(Records from a data source)
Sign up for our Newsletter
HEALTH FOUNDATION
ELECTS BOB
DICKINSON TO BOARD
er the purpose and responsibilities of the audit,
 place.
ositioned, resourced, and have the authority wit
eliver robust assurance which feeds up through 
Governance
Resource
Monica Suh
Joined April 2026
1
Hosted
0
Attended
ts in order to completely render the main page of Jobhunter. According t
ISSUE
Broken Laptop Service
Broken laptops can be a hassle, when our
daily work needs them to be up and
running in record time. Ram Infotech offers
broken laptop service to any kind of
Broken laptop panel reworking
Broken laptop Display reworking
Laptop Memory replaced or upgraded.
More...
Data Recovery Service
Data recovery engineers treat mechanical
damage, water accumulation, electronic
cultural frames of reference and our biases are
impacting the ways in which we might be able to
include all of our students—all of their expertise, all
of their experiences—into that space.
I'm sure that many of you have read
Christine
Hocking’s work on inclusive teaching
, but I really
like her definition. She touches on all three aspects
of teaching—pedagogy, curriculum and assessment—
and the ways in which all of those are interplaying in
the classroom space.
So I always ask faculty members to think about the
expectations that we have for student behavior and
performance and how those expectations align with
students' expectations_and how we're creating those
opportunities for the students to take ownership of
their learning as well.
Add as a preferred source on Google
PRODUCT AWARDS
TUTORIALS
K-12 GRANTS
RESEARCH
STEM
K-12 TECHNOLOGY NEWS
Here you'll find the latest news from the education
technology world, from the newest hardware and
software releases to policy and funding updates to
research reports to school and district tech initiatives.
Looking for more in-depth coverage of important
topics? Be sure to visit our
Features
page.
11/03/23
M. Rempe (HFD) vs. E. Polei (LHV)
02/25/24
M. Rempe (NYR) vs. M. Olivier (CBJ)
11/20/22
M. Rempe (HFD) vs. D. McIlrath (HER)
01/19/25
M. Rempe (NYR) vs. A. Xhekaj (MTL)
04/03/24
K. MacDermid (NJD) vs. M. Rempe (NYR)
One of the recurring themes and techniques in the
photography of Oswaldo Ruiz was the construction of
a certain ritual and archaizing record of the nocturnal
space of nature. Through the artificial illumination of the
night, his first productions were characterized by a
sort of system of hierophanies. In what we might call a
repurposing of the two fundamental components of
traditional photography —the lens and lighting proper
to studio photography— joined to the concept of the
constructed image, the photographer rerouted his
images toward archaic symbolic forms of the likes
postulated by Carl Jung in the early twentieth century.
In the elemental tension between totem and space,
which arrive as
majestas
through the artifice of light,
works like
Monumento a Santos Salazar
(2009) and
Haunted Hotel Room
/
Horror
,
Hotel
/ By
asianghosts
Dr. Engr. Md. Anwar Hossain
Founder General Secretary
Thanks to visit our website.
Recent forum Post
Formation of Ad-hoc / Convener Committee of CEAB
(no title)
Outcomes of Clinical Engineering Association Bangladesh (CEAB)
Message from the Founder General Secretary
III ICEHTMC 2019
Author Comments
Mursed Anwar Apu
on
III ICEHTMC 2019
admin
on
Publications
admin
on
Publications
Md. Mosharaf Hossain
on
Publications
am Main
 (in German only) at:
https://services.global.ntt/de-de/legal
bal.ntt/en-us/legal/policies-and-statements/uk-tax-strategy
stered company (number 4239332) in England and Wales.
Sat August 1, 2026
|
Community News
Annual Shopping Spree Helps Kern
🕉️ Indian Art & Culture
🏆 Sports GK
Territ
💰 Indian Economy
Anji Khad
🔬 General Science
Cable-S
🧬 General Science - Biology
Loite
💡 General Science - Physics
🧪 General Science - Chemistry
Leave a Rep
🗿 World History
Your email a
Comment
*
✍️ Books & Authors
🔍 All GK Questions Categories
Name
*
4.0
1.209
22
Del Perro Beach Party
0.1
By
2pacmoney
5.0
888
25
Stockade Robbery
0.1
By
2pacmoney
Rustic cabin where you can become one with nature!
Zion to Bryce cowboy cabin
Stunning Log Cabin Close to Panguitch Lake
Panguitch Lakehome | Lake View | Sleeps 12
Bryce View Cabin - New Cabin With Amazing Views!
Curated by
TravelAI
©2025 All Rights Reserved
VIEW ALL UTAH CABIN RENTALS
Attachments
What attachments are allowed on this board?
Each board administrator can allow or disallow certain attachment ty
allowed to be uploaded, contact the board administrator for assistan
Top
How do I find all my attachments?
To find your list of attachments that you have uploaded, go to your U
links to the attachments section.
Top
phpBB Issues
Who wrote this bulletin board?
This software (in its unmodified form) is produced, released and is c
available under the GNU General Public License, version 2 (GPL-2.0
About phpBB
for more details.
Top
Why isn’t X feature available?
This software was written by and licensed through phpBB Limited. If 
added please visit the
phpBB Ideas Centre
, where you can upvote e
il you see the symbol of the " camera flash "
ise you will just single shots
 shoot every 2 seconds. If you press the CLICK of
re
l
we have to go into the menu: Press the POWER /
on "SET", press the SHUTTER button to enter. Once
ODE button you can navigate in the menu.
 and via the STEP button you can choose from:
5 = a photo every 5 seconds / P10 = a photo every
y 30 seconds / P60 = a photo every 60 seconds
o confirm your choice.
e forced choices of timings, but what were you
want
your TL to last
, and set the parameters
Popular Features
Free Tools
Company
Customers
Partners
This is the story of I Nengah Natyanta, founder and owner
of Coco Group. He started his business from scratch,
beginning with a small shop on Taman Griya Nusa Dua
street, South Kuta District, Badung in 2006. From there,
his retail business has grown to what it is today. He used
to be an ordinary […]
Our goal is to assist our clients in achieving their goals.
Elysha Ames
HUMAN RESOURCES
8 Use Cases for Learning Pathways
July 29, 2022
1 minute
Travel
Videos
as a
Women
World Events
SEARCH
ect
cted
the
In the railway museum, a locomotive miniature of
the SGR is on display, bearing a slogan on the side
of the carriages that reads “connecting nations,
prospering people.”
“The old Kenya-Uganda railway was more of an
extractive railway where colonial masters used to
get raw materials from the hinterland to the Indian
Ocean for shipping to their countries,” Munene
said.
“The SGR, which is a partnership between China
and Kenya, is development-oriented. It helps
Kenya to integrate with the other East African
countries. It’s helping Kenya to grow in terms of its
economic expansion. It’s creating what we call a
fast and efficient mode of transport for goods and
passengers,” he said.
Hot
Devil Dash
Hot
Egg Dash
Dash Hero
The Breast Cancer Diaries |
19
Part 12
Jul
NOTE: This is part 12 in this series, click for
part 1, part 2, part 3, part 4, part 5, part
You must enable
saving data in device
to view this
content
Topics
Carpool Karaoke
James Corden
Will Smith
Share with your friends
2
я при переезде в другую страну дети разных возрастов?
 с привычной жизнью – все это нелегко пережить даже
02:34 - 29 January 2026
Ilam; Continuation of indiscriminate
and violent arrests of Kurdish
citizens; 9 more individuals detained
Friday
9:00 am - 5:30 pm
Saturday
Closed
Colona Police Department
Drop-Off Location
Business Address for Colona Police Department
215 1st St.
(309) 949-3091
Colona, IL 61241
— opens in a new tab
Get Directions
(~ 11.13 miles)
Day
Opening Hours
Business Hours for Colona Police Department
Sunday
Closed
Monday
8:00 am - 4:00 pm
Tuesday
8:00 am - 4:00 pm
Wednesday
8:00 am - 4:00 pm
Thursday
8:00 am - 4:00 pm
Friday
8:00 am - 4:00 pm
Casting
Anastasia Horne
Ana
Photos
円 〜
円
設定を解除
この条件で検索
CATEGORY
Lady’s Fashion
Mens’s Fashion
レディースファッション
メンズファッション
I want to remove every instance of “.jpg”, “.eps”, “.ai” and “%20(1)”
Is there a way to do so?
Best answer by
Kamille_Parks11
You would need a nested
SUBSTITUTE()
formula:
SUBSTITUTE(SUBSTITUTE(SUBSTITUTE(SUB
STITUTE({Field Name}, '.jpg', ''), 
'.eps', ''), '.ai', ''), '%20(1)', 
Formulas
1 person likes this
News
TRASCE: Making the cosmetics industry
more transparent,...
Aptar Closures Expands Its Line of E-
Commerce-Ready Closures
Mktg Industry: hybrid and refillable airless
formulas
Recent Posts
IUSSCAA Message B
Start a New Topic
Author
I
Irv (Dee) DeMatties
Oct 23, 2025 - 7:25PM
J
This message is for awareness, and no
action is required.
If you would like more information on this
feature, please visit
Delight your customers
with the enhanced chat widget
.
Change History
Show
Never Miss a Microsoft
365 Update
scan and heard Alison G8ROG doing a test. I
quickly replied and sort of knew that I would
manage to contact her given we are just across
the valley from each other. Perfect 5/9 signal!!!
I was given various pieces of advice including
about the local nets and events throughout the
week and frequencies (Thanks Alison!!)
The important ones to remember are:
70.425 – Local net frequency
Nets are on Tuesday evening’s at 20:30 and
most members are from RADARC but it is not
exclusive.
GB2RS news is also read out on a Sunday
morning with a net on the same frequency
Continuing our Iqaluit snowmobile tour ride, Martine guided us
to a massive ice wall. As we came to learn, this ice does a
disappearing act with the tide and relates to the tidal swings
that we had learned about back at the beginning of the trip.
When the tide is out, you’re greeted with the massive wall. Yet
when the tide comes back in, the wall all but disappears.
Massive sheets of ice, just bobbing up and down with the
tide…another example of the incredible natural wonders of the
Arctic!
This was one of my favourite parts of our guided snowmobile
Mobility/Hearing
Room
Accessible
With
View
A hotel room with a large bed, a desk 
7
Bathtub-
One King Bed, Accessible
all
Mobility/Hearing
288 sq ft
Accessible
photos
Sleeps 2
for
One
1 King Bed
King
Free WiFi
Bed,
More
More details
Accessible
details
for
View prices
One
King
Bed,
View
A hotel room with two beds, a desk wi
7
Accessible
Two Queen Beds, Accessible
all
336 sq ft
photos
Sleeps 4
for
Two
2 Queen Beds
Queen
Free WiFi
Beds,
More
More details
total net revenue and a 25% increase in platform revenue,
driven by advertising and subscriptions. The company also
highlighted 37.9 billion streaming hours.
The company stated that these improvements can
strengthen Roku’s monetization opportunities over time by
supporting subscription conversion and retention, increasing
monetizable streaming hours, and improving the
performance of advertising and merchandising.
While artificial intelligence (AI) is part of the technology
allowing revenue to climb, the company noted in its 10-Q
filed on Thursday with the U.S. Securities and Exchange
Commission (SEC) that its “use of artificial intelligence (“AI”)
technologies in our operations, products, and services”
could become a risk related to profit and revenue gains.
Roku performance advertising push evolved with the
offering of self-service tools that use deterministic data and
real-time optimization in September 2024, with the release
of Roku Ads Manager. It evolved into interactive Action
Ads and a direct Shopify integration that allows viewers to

- [Task description] Reproduce the entries word for word, starting at their first line and continuing up to and including the line with "impacting the ways".

- [Response to the task]
Sign up for our Newsletter
HEALTH FOUNDATION
ELECTS BOB
DICKINSON TO BOARD
er the purpose and responsibilities of the audit,
 place.
ositioned, resourced, and have the authority wit
eliver robust assurance which feeds up through 
Governance
Resource
Monica Suh
Joined April 2026
1
Hosted
0
Attended
ts in order to completely render the main page of Jobhunter. According t
ISSUE
Broken Laptop Service
Broken laptops can be a hassle, when our
daily work needs them to be up and
running in record time. Ram Infotech offers
broken laptop service to any kind of
Broken laptop panel reworking
Broken laptop Display reworking
Laptop Memory replaced or upgraded.
More...
Data Recovery Service
Data recovery engineers treat mechanical
damage, water accumulation, electronic
cultural frames of reference and our biases are
impacting the ways in which we might be able to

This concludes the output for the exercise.